* **PROBLEM**
Word for word, the data below must be repeated in full; no picture is to be included.

|---|

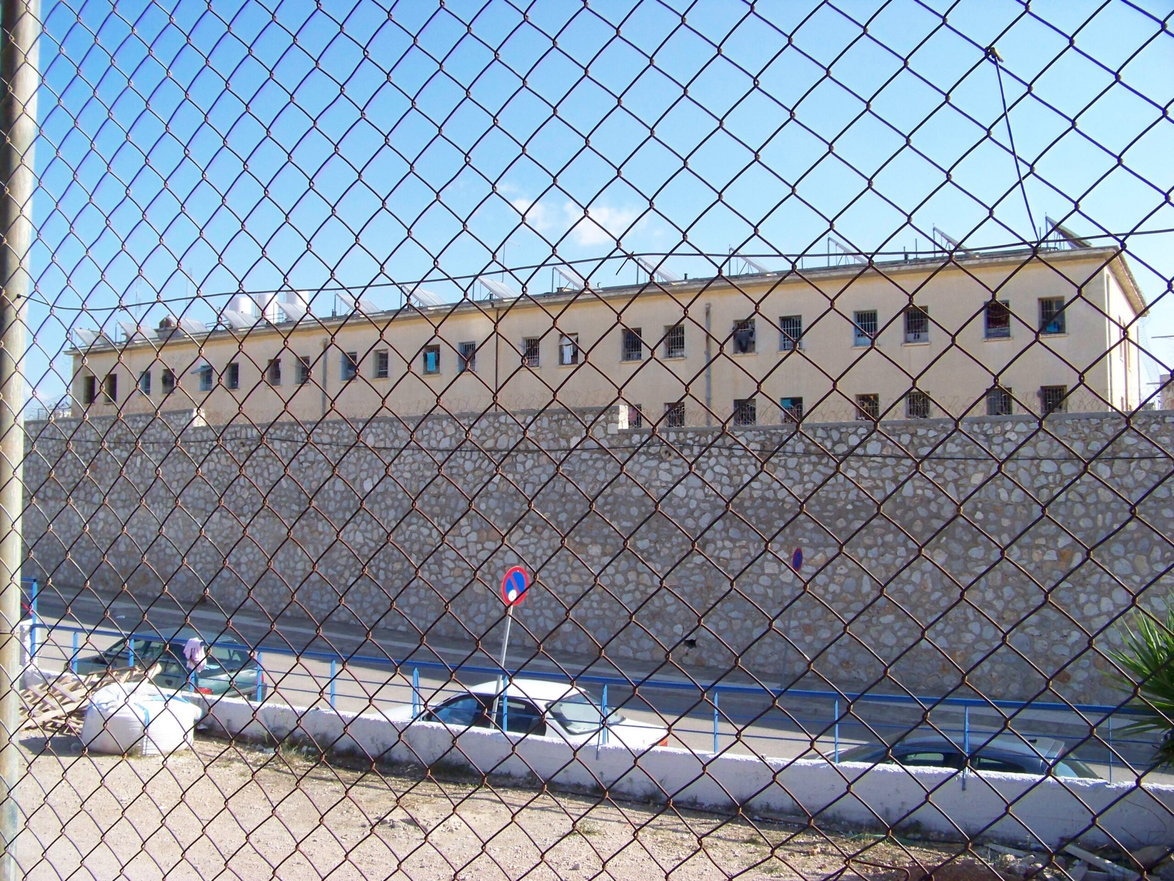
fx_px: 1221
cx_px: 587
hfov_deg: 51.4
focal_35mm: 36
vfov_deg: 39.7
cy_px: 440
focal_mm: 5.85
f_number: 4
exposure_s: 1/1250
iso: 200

|---|

* **EXERCISE OUTPUT**
fx_px: 1221
cx_px: 587
hfov_deg: 51.4
focal_35mm: 36
vfov_deg: 39.7
cy_px: 440
focal_mm: 5.85
f_number: 4
exposure_s: 1/1250
iso: 200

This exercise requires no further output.